* [Set of tasks]:
**A.** According to the ballet blog post, which two dancers will debut as The Poet in La Sonnambula?
**B.** Turn the part of the keypoint rows that opens with the line containing "left wrist: (2224, 911, 6)" and runs through the end of the rows into a Markdown table with columns No. and Line, leaving out blank lines.

Yesterday the New York Giants announced that they were hiring their first "Intimacy Director on a pilot basis to care for the physical and emotional well-being of the players." Veteran Center Phil Bendover said that while he had always been comfortable with Eli Manning’s hands tucked into his crotch, he was less so with the young Daniel Jones who could get a little frisky during the excitement of the game. Daniel, in his own defense, said that the Center was just trying to be the center of attention by suggesting that he has been or could be the victim of a quarterback’s swift and hidden fingerings.
Oh wait. Haglund is confused again, or still. It wasn’t the New York Giants who hired the Intimacy Director; it was the New York City Ballet. Yep, it’s like a strip out of Doonesbury. Our donations are now going to pay Intimacy Director Zipper to give the dancers psychological tummy rubs.
Intimacy Director Zipper: Miss Boopsie, are you feeling threatened by this Stravinsky Violin Concerto choreography that you are not even cast in?
Miss Boopsie: Yes, I am, I always have, and I will continue to be thweatened by it until I get cast in it.
Intimacy Director Zipper: But you realize that black & white leotard ballets are not – ahem – your best look.
Miss Boopsie: What??!! You’re thweatening me with your microaggressions! I’ve been studying all about that in college.
Intimacy Director Zipper: College, as in college? I’m speechless. Come here and let me pet your little head.
Miss Boopsie: Okay, I feel so much better. I feel so present and validated and in control and important to everyone. Thank you, Zipper. Now, can you get me a gig teaching at SAB where I'm basically banned because of that time I snuck into the dorm for a hoochie-coochie with a student?
Intimacy Director Zipper: I'm speechless.
Well, enough about that.
We're very excited about the start of NYCB's Fall Season. That curious artistic decision to slot the sleepy La Sonnambula as a closer is finally coming into focus now that we observe that Taylor Stanley and Harrison Ball will debut as The Poet during the run. Each of these artists can be expected to bring a powerful and uniquely dramatic reading to his free verse.
Our most favorite costumes return to the stage with Divertimento No. 15. If that wasn't exciting enough, the ballet will be loaded up with our extraordinary soloists and the supremely talented Davide Riccardo.
Raymonda Variations should be thrilling if the conductor accommodates the corps and soloists with their preferred blistering tempi. And Tchaikovsky PdD soars back onto the stage with Tiler Peck and Roman Mejia. Given how these two hauled ass in Allegro Brilliante on consecutive nights at the BAAND Together Dance Festival at Lincoln Center last month, we can say that both artists' spines are in fine, flexible shape, and Tiler may be enjoying her own renaissance. Holy moly, did anyone else see that?

* [Dataset extract]:
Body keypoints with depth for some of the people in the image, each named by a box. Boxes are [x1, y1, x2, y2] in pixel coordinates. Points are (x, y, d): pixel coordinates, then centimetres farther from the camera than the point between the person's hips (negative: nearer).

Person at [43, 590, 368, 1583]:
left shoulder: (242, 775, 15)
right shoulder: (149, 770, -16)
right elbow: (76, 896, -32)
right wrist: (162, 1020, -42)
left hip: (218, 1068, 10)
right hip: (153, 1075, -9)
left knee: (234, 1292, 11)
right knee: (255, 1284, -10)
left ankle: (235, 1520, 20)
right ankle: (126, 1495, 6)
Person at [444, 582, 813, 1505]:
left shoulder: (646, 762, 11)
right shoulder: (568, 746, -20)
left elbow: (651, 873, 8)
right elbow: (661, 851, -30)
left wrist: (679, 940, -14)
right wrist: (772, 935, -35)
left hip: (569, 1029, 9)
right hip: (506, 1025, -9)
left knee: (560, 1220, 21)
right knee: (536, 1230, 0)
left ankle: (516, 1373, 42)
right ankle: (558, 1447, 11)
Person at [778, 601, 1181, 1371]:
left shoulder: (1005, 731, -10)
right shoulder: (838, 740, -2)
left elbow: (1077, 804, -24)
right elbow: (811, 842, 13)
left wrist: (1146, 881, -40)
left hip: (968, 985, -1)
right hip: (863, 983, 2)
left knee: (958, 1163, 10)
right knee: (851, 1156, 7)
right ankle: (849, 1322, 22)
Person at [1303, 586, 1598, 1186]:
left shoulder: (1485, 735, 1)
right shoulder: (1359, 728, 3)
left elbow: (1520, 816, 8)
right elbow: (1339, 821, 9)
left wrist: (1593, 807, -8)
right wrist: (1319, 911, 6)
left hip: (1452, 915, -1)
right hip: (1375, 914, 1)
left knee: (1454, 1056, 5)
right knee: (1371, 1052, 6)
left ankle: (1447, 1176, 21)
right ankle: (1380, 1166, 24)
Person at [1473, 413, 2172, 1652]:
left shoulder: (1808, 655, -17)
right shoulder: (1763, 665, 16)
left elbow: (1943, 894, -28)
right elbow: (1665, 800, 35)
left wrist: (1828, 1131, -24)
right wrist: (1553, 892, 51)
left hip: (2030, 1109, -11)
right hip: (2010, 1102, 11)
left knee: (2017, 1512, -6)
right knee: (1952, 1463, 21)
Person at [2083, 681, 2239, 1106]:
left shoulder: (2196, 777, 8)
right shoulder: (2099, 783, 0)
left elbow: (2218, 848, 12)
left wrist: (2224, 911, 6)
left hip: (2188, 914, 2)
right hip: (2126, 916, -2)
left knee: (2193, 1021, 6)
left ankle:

* [Written answers]:
**A.** Taylor Stanley and Harrison Ball

**B.**
| No. | Line |
|---|---|
| 1 | left wrist: (2224, 911, 6) |
| 2 | left hip: (2188, 914, 2) |
| 3 | right hip: (2126, 916, -2) |
| 4 | left knee: (2193, 1021, 6) |
| 5 | left ankle: |